Norfolk pigeon
The Norfolk pigeon or Norfolk Island pigeon, sometimes called the wood quest, is an extinct subspecies of the New Zealand pigeon that inhabited Norfolk Island. This population probably colonised Norfolk Island from New Zealand during the Pleistocene. It became extinct around the turn of the 20th century.
Taxonomy
German naturalist Johann Reinhold Forster described the Norfolk pigeon as Columba argetraea in 1794, however the name was not used. English ornithologist John Latham described it as Columba spadicea in his 1801 work Supplementum Indicis Ornithologici.Twenty specimens of the Norfolk Pigeon are known. Three of these are in the Natural History Museum, Leiden, two in the Natural History Museum New York and one specimen in World Museum Liverpool.

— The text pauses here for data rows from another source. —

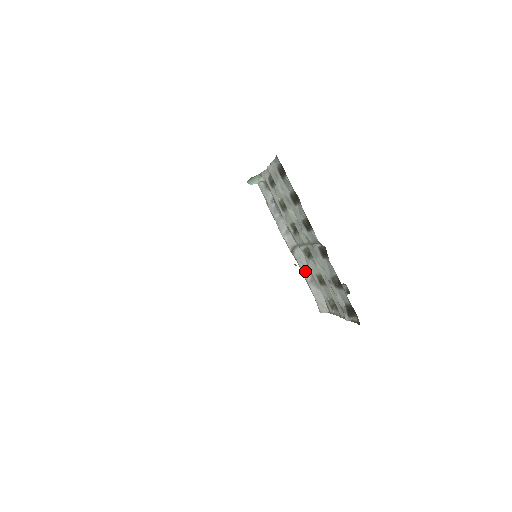
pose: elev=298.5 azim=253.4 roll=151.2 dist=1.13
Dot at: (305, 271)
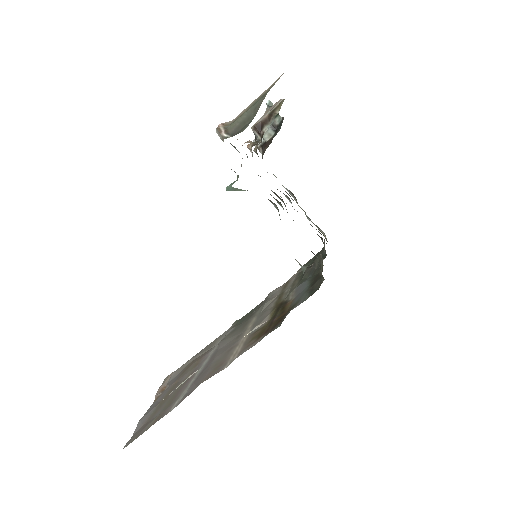
Dot at: occluded
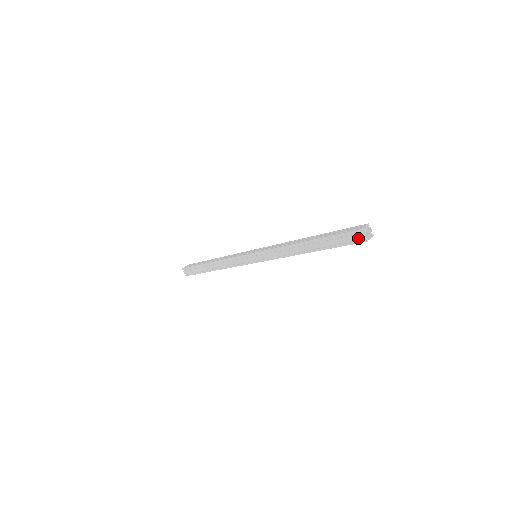
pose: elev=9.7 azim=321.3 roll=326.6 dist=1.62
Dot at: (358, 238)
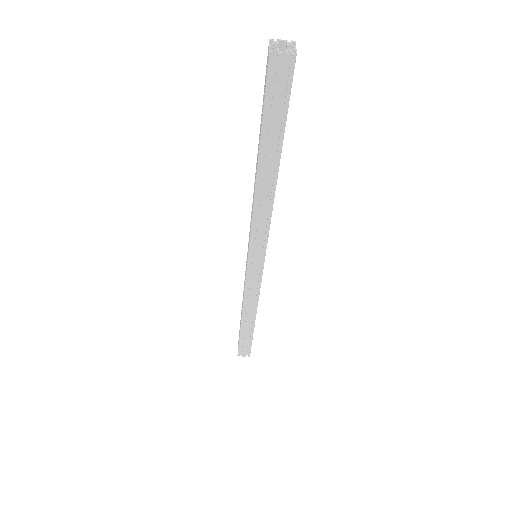
Dot at: (283, 69)
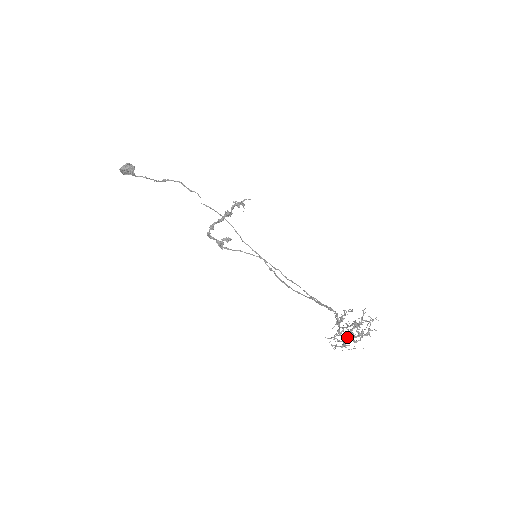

DNA collected and analyzed from toepad tissue indicated that the Norfolk Island pigeon is genetically sister to the New Zealand Hemiphaga novaeseelandiae population.
Early records from Norfolk Island indicate the local people gave it the name "wood quest", however the name was not passed on from the second settlement to the Pitcairn settlers. The term is related to the words "queece", "queest" and "quist" used for the wood pigeon in the West Midlands and southwestern England.